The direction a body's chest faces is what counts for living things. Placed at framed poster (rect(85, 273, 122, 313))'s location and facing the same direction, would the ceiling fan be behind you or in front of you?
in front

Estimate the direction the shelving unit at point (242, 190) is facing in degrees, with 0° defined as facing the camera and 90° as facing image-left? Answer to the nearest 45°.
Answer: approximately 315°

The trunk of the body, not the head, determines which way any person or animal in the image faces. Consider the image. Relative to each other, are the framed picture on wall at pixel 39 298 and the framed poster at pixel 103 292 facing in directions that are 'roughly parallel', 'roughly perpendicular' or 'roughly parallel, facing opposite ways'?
...
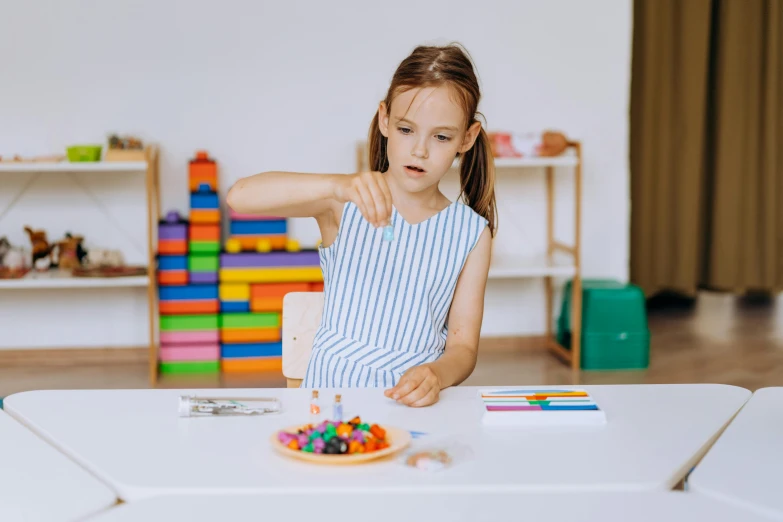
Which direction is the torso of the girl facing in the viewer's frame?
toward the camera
...
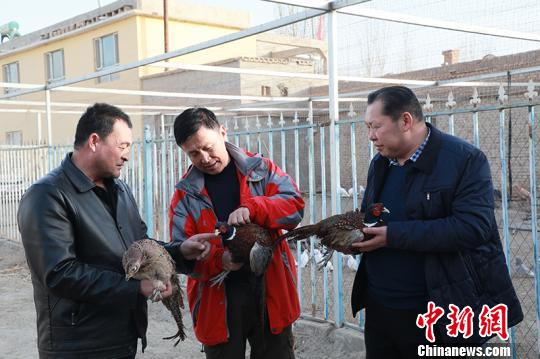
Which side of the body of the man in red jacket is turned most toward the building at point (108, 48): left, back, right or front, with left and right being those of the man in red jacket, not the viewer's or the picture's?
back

Problem description =
Filter the listing above, copying each line that contains the string "picture". Treat uppercase and lowercase letters as different.

Response =
The trunk of the body, not the head, determines which way any person or animal in the image faces. Consider the image. Relative to each other, are the framed picture on wall at pixel 39 298 and the framed poster at pixel 103 292 facing in directions that are 'roughly parallel', 'roughly perpendicular' or 'roughly parallel, facing opposite ways'?
Which side of the body of the man in red jacket is turned most toward the building at point (108, 48): left, back, right or front, with left and right being those of the man in red jacket, not the viewer's or the picture's?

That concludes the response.